------ Reading passage ------

Multi-core processors share the main memory and some of the cache levels, i.e. they classify as Shared Memory Processors (SMP). Modern processor chips are also equipped with signals and logic that allow connecting to other processor chips still maintaining the same logic sharing of memory. The practical limit is at two to four processor sockets before the overheads reduce performance scaling instead of increasing it. This is normally restricted to a single motherboard. With this model, programs that need to be scaled beyond a small number of processors have to be written in a more complex way where the data can no longer be shared among all processes, but need to be explicitly decomposed and transferred between the different processors' memories when required.

 

NumaConnect uses a much more scalable approach to sharing all memory based on directories to store information about shared memory locations. This means that programs can be scaled beyond the limit of a single motherboard without any changes to the programming principle. Any process running on any processor in the system can use any part of the memory regardless if the physical location of the memory is on a different motherboard.

3 NUMACONNECT VALUE PROPOSITION

NumaConnect enables significant cost savings in three dimensions; resource utilization, system management and programmer productivity. According to long time users of both large shared memory systems (SMPs) and clusters in environments with a variety of applications, the former provide a much higher degree of resource utilization due to the flexibility of all system resources. They indicate that large mainframe SMPs can easily be kept at more than 90% utilization and that clusters seldom can reach more than 60-70% in environments running a variation of jobs. Better compute resource utilization also contributes to more efficient use of the necessary infrastructure with power consumption and cooling as the most prominent ones with floor-space as a secondary aspect.

 

Regarding system management, NumaChip can reduce the number of individual operating system images significantly. In a system with 100Tflops computing power, the number of system images can be reduced from approximately 1 400 to 40, a reduction factor of 35. Even if each of those 40 OS images require somewhat more resources for management than the 1 400 smaller ones, the overall savings are significant. Parallel processing in a cluster requires explicit message passing programming whereas shared memory systems can utilize compilers and other tools that are developed for multi-core processors.

 

Parallel programming is a complex task and programs written for message passing normally contain 50%-100% more code than programs written for shared memory processing. Since all programs contain errors, the probability of errors in message passing programs is 50%-100% higher than for shared memory programs. A significant amount of software development time is consumed by debugging errors further increasing the time to complete development of an application.

------ Stored records ------

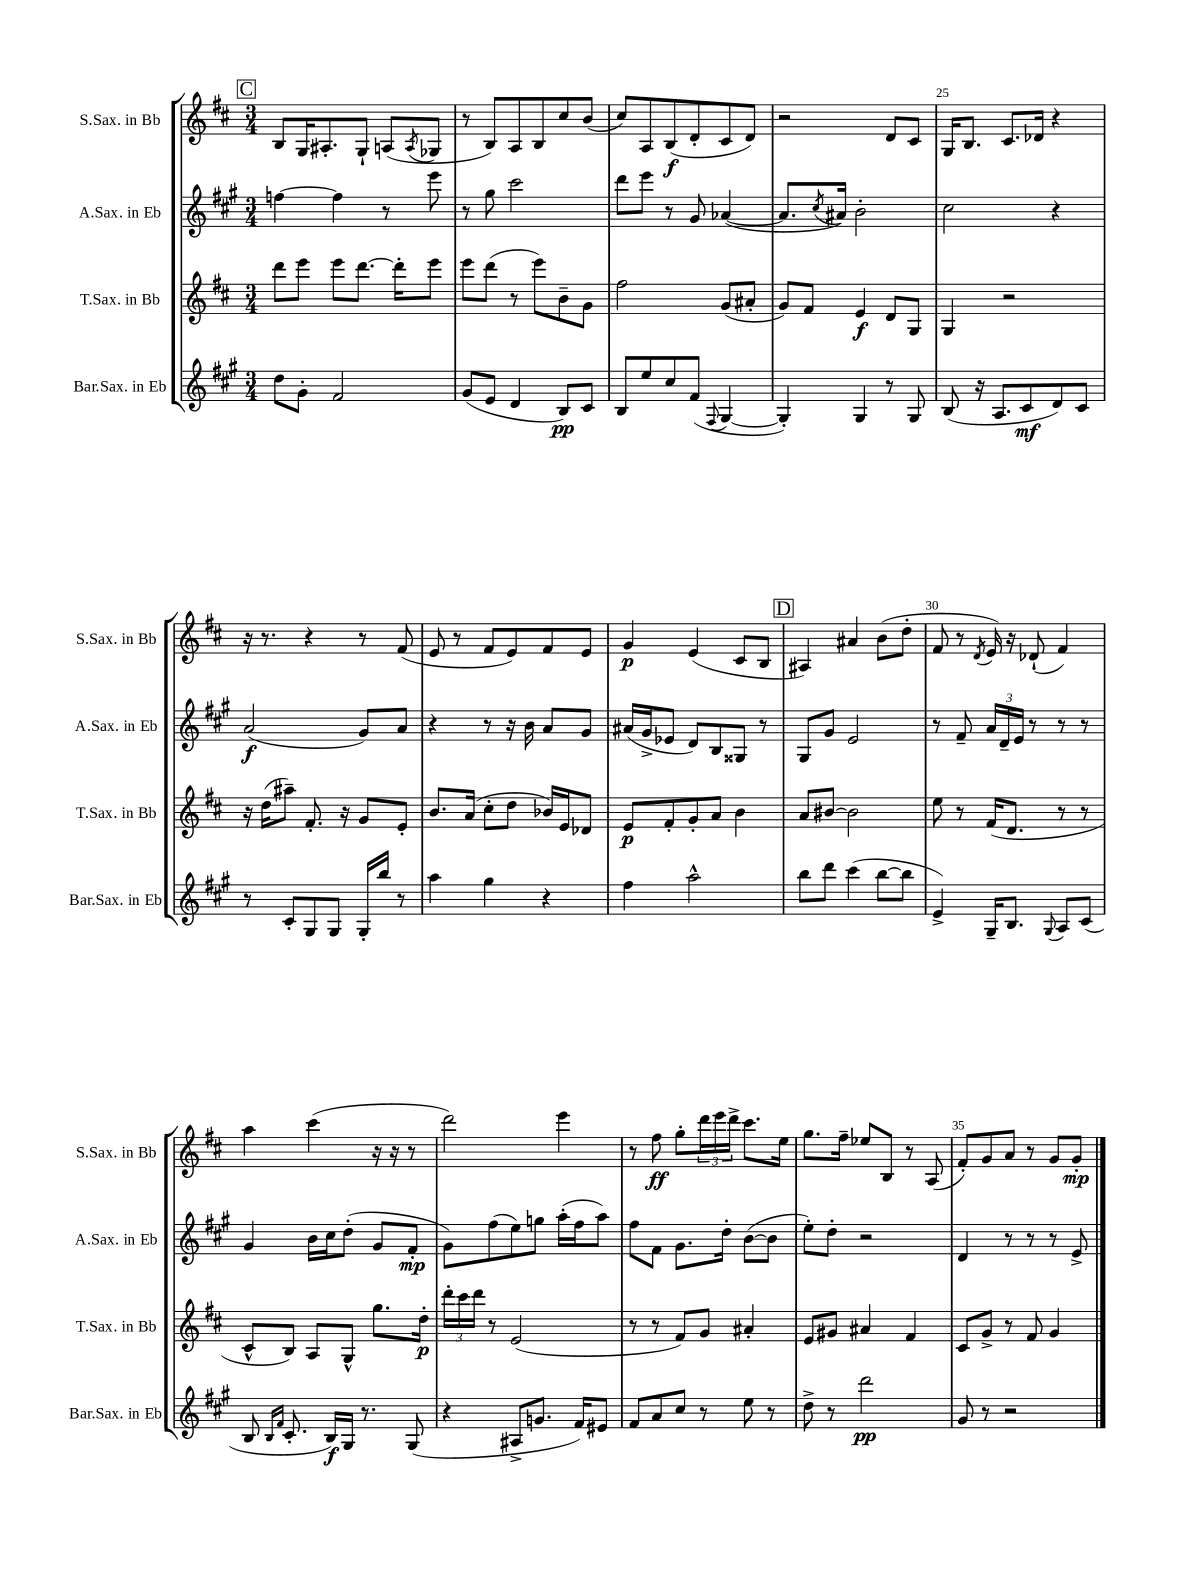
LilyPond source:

<<
\new StaffGroup <<
\new Staff = "s0" \with { instrumentName = "S.Sax. in Bb" shortInstrumentName = "S.Sax. in Bb" } {
    \clef treble \key d \major \numericTimeSignature \time 3/4
    \mark \markup { \box "C" } b8 g16 ais8.-. g8-! a8( \acciaccatura { a8 } ges8 |
    r8 b8) a8 b8 cis''8 b'8( |
    cis''8) a8 b8\f( d'8-. cis'8 d'8) |
    r2 d'8 cis'8 |
    g16 b8. cis'8. des'16 r4 |
    r16 r8. r4 r8 fis'8( |
    e'8 r8 fis'8 e'8) fis'8 e'8 |
    g'4\p e'4( cis'8 b8 |
    \mark \markup { \box "D" } ais4) ais'4 b'8( d''8-. |
    fis'8 r8 \acciaccatura { d'8 } e'16) r16 des'8-!( fis'4) |
    a''4 cis'''4( r16 r16 r8 |
    d'''2) e'''4 |
    r8 fis''8\ff g''8-. \tuplet 3/2 { d'''16 e'''16 d'''16-> } cis'''8. e''16 |
    g''8. fis''16-- ees''8 b8 r8 a8( |
    fis'8-.) g'8 a'8 r8 g'8 g'8-.\mp \bar "|." |
}
\new Staff = "s1" \with { instrumentName = "A.Sax. in Eb" shortInstrumentName = "A.Sax. in Eb" } {
    \clef treble \key a \major \numericTimeSignature \time 3/4
    \mark \markup { \box "C" } f''4~ f''4 r8 e'''8 |
    r8 gis''8 cis'''2 |
    d'''8 e'''8 r8 gis'8 aes'4~( |
    aes'8. \acciaccatura { cis''8 } ais'16) b'2-. |
    cis''2 r4 |
    a'2\f( gis'8) a'8 |
    r4 r8 r16 b'16 a'8 gis'8 |
    ais'16( gis'16-> ees'8 d'8) b8 gisis8 r8 |
    \mark \markup { \box "D" } gis8 gis'8 e'2 |
    r8 fis'8-- \tuplet 3/2 { a'16 d'16-- e'16 } r8 r8 r8 |
    gis'4 b'16 cis''16 d''8-.( gis'8 fis'8-.\mp |
    gis'8) fis''8( e''8) g''8 a''16-.( fis''16 a''8) |
    fis''8 fis'8 gis'8. d''16-. b'8~( b'8 |
    e''8-.) d''8-. r2 |
    d'4 r8 r8 r8 e'8-> \bar "|." |
}
\new Staff = "s2" \with { instrumentName = "T.Sax. in Bb" shortInstrumentName = "T.Sax. in Bb" } {
    \clef treble \key d \major \numericTimeSignature \time 3/4
    \mark \markup { \box "C" } d'''8 e'''8 e'''8 d'''8.~ d'''16-. e'''8 |
    e'''8 d'''8( r8 e'''8) b'8-- g'8 |
    fis''2 g'8( ais'8-. |
    g'8) fis'8 e'4\f d'8 g8 |
    g4 r2 |
    r16 d''16( ais''8--) fis'8.-. r16 g'8 e'8-. |
    b'8. a'16( cis''8-. d''8 bes'16) e'16 des'8 |
    e'8\p fis'8-. g'8-. a'8 b'4 |
    \mark \markup { \box "D" } a'8 bis'8~ bis'2 |
    e''8 r8 fis'16( d'8. r8 r8 |
    cis'8-^ b8) a8 g8-^ g''8. d''16-.\p |
    \tuplet 3/2 { d'''16-. cis'''16 d'''16 } r8 e'2( |
    r8 r8 fis'8) g'8 ais'4-. |
    e'8 gis'8 ais'4 fis'4 |
    cis'8 g'8-> r8 fis'8 g'4 \bar "|." |
}
\new Staff = "s3" \with { instrumentName = "Bar.Sax. in Eb" shortInstrumentName = "Bar.Sax. in Eb" } {
    \clef treble \key a \major \numericTimeSignature \time 3/4
    \mark \markup { \box "C" } d''8 gis'8-. fis'2 |
    gis'8( e'8 d'4 b8\pp) cis'8 |
    b8 e''8 cis''8 fis'8( \appoggiatura { fis8 } gis4~ |
    gis4-.) gis4 r8 gis8 |
    b8( r16 a8. cis'8\mf d'8) cis'8 |
    r8 cis'8-. gis8 gis8 gis16-. b''16 r8 |
    a''4 gis''4 r4 |
    fis''4 a''2-^ |
    \mark \markup { \box "D" } b''8 d'''8 cis'''4( b''8~ b''8 |
    e'4->) gis16-- b8. \appoggiatura { gis8 } a8 cis'8( |
    b8 \grace { b16 fis'16 } cis'8.-. b16\f) gis16 r8. gis8( |
    r4 ais8-> g'8. fis'16) eis'8 |
    fis'8 a'8 cis''8 r8 e''8 r8 |
    d''8-> r8 d'''2\pp |
    gis'8 r8 r2 \bar "|." |
}
>>
>>
\layout { \context { \Score currentBarNumber = #21 \override BarNumber.break-visibility = ##(#f #t #t) barNumberVisibility = #(every-nth-bar-number-visible 5) } }
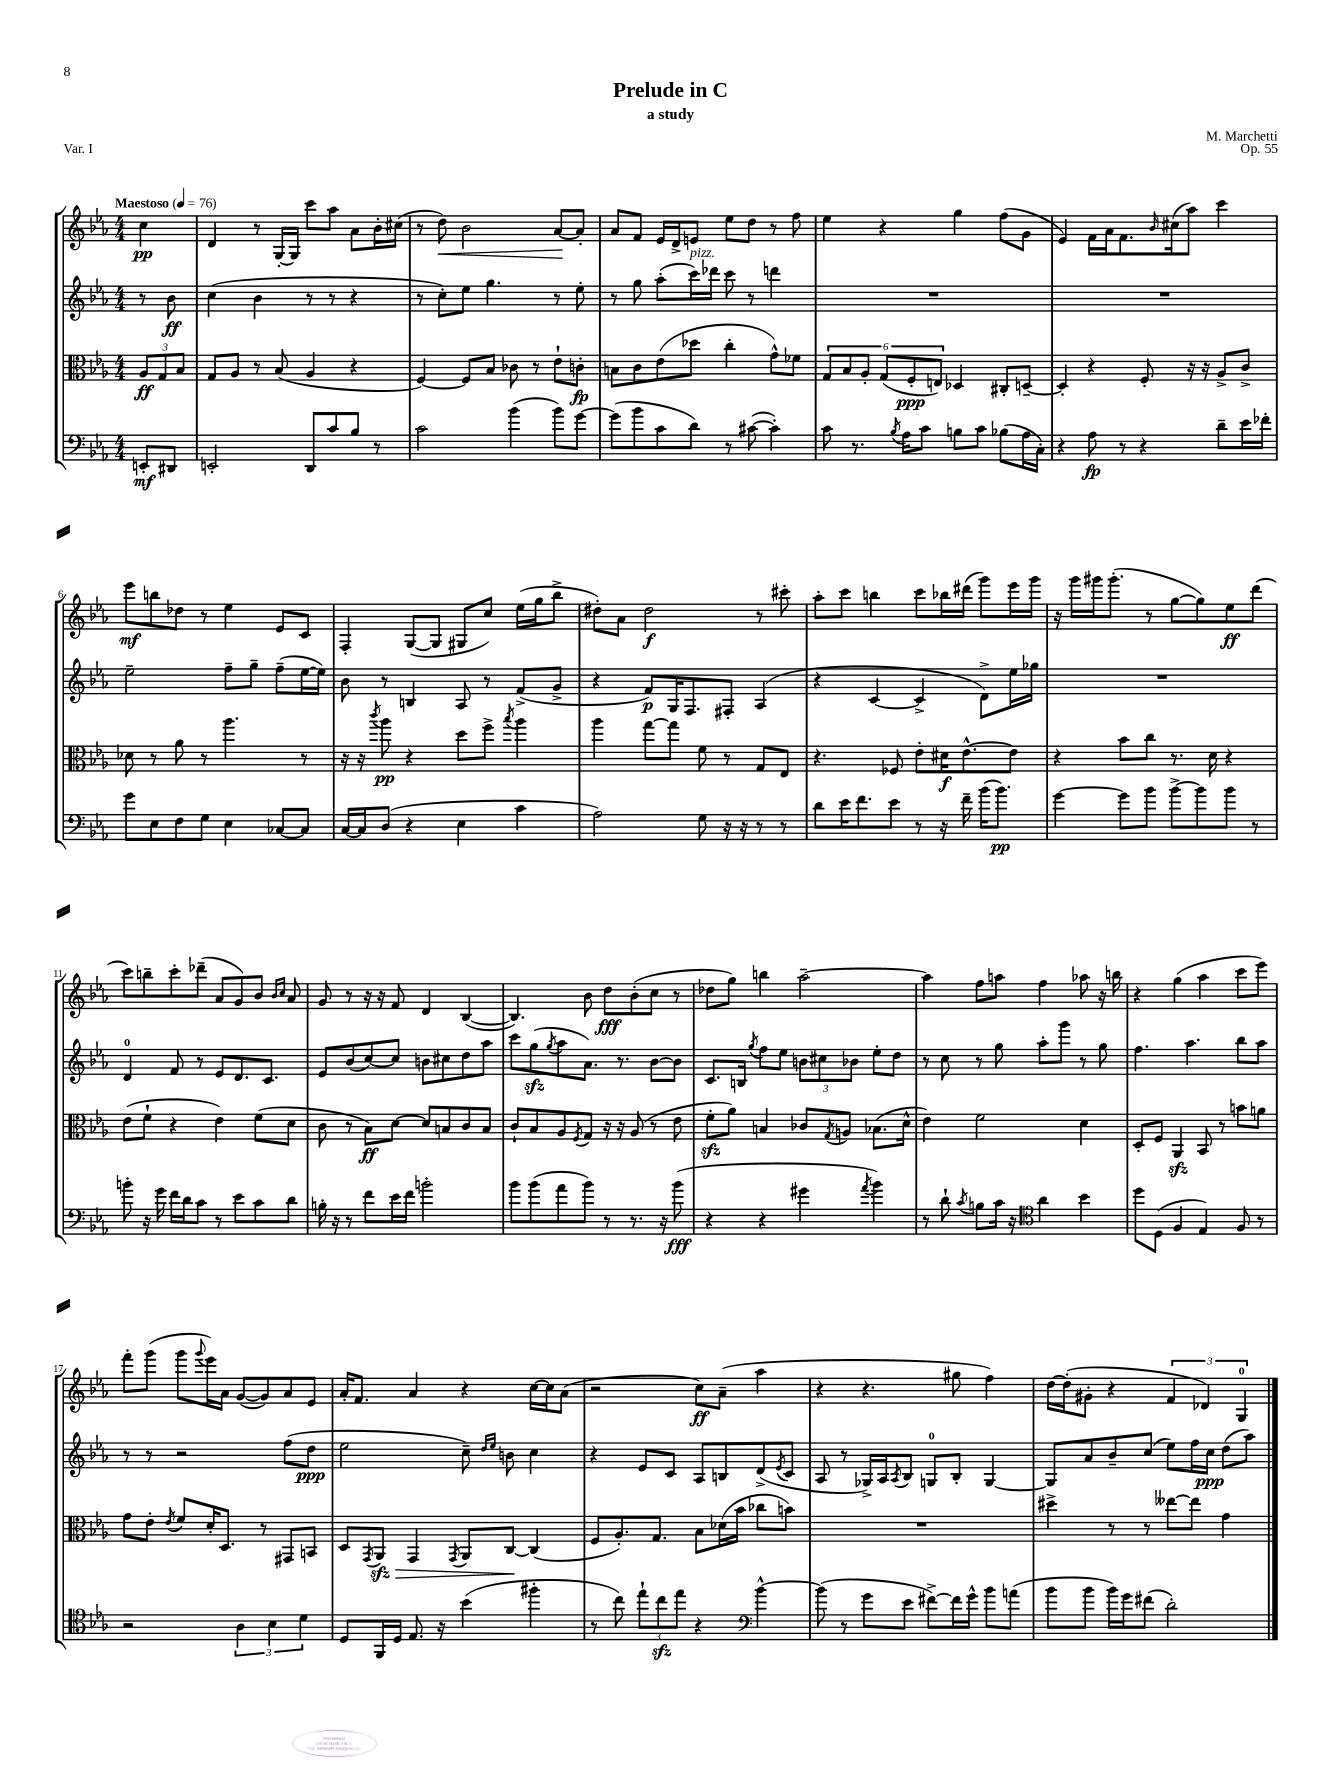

------

What is asked ::
[A] Answer these from the NumaConnect passage:
(i) What is the practical limit on processor sockets before overheads reduce performance scaling?
(ii) What utilization levels are given for large mainframe SMPs and for clusters running a variety of jobs?
(iii) In a system with 100Tflops computing power, how many operating system images can NumaChip bring the number down to, and from roughly how many?
[B] Reproduce the part of the NumaConnect passage starting at "NumaConnect uses a" and ending at "a different motherboard.".

Solutions for each task ::
[A]
(i) Two to four processor sockets.
(ii) Large mainframe SMPs can easily be kept at more than 90% utilization, while clusters seldom reach more than 60-70%.
(iii) To 40, from approximately 1 400.

[B]
NumaConnect uses a much more scalable approach to sharing all memory based on directories to store information about shared memory locations. This means that programs can be scaled beyond the limit of a single motherboard without any changes to the programming principle. Any process running on any processor in the system can use any part of the memory regardless if the physical location of the memory is on a different motherboard.